Input: board = [[-1,-1],[-1,3]]
Output: 1

 

Constraints:

• n == board.length == board[i].length
• 2 <= n <= 20
• grid[i][j] is either -1 or in the range [1, n2].
• The squares labeled 1 and n2 do not have any ladders or snakes.

Solution:

class Solution {

public:

    

    pair<int,int> posToIndex(int pos, int n){

        int i, j;

        i = (pos-1)/n;

        if(i%2 == 0){

            j = (pos-1)%n;

        }

        else{

            j = (n-1) - (pos-1)%n;

        }

        i = (n-1) - i;

        return {i,j};

    }

    

    int snakesAndLadders(vector<vector<int>>& board) {

        int n = board.size();

        queue<int> queue;

        unordered_set<int> visited;

        int moves = -1;

        

        queue.push(1);

        visited.insert(1);

        

        while(not queue.empty()){

            int size = queue.size();

            moves++;

            

            for(int i=0; i<size; i++){

                int curr = queue.front();

                queue.pop();

                

                if(curr == n*n){

                    return moves;

                }

                

                for(int k=curr+1; k<=min(curr+6, n*n); k++){

                    if(not visited.count(k)){

                        pair<int,int> pos = posToIndex(k, n);

                        int x = pos.first;

                        int y = pos.second;

                        visited.insert(k);

                        if(board[x][y] == -1){

                            queue.push(k);

                        }

                        else{

                            queue.push(board[x][y]);

                        }

                    }

                }

            }

        }

        

        return -1;

    }

};

This code defines a class "Solution" that contains a single public method "snakesAndLadders". The method takes in a 2D vector "board" as input, which represents a n x n game board of snakes and ladders.

The method first uses the helper function "posToIndex" to convert a given position on the board to its corresponding (row, column) index.

The method then uses a queue and an unordered_set to implement a Breadth-First Search (BFS) algorithm to find the minimum number of moves required to reach the last cell (n*n) on the board.

The algorithm starts by enqueuing the cell 1 and marking it as visited. In each iteration, the algorithm dequeues the front cell from the queue and checks if it is the last cell. If it is the last cell, the algorithm returns the number of moves required to reach that cell. Else, the algorithm enqueues all the possible cells that can be reached in one dice roll, ( curr+1 to min(curr+6, n*n) ). If a cell has a snake or ladder, the algorithm enqueues the destination cell of that snake or ladder instead of the current cell.

The time complexity of this algorithm is O(n^2) because the algorithm visits at most n^2 cells, and each cell is visited at most once. The space complexity of this algorithm is also O(n^2) because the algorithm stores at most n^2 cells in the queue and in the unordered_set.

In summary, the code above solves the problem of finding the minimum number of moves required to reach the last cell on the board by using a BFS algorithm, by using a queue, an unordered_set and a helper function posToIndex which convert a given position on the board to its corresponding (row, column) index.
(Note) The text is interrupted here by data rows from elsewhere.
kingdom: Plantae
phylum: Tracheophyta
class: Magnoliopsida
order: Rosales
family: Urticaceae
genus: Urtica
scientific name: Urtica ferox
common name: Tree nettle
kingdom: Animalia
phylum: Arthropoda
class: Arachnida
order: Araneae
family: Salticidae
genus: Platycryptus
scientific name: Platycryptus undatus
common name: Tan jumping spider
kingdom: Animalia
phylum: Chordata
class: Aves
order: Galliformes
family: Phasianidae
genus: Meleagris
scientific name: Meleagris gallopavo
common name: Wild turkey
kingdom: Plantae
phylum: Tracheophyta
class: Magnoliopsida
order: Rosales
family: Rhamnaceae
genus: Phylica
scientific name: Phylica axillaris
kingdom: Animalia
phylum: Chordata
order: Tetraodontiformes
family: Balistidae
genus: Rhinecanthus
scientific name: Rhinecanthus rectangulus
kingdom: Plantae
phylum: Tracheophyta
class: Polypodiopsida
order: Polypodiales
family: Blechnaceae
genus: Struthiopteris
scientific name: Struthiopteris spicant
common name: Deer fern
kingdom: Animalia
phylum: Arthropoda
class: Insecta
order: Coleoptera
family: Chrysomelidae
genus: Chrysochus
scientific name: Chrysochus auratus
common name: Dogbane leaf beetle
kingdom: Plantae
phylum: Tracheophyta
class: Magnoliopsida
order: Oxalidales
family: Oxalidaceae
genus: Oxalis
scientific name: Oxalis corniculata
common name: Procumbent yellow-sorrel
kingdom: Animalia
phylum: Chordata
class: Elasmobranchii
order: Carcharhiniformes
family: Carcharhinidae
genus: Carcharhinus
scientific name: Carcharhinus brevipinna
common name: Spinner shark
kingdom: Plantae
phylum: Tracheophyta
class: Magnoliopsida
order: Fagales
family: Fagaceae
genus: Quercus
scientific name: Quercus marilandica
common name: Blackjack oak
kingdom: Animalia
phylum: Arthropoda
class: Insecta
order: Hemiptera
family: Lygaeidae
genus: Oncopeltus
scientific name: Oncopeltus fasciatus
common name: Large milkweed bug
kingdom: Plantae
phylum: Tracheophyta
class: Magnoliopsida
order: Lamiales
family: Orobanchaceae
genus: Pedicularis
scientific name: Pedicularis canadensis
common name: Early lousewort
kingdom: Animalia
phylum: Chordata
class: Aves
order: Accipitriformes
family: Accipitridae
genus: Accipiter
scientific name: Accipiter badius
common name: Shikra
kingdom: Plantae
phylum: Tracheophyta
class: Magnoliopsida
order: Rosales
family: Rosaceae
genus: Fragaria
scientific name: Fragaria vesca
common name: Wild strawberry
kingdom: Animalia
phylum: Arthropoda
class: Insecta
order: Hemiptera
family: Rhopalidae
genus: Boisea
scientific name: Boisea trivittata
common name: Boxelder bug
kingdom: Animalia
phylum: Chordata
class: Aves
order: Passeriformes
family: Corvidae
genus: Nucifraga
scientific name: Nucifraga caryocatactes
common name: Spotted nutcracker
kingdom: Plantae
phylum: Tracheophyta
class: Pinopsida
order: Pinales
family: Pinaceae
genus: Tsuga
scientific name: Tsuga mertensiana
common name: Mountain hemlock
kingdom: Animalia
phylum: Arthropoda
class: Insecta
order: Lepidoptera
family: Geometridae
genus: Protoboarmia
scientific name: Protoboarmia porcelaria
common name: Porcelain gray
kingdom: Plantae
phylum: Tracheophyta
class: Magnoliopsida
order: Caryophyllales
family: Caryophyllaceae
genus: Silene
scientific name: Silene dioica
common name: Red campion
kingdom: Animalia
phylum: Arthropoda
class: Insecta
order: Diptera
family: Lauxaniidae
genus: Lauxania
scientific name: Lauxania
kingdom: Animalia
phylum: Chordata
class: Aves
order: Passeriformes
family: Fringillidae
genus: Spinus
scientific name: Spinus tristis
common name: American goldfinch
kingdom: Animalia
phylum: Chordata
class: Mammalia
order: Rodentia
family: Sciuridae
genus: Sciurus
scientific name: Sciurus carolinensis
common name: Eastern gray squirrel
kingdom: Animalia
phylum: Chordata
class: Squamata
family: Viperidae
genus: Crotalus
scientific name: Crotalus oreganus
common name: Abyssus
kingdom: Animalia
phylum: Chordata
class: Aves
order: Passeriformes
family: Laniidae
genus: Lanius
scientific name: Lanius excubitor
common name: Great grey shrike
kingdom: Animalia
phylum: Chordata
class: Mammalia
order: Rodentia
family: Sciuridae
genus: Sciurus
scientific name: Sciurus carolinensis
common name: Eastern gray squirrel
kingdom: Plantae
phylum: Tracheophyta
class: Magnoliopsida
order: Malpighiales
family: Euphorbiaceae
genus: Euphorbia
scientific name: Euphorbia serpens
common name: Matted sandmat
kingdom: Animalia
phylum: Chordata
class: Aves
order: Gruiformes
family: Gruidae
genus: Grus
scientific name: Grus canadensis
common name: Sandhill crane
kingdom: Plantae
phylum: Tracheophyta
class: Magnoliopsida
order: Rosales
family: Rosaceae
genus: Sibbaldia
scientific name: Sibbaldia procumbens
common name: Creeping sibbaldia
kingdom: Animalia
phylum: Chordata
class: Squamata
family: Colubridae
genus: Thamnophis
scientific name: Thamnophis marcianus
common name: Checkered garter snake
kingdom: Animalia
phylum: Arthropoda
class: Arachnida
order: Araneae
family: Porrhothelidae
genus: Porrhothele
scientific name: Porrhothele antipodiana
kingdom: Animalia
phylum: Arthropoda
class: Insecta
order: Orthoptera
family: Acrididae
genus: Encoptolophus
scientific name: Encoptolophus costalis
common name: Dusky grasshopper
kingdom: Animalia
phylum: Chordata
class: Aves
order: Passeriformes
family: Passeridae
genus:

The time complexity of this code is O(n^2). The algorithm visits at most n^2 cells and each cell is visited at most once. The while loop runs for at most n^2 iterations and each iteration takes O(n) time to process. So the total time complexity of the algorithm is O(n^2).

The space complexity of this code is O(n^2) as well. The algorithm uses a queue to store at most n^2 cells and an unordered_set to store at most n^2 visited cells. So the total space complexity of the algorithm is O(n^2).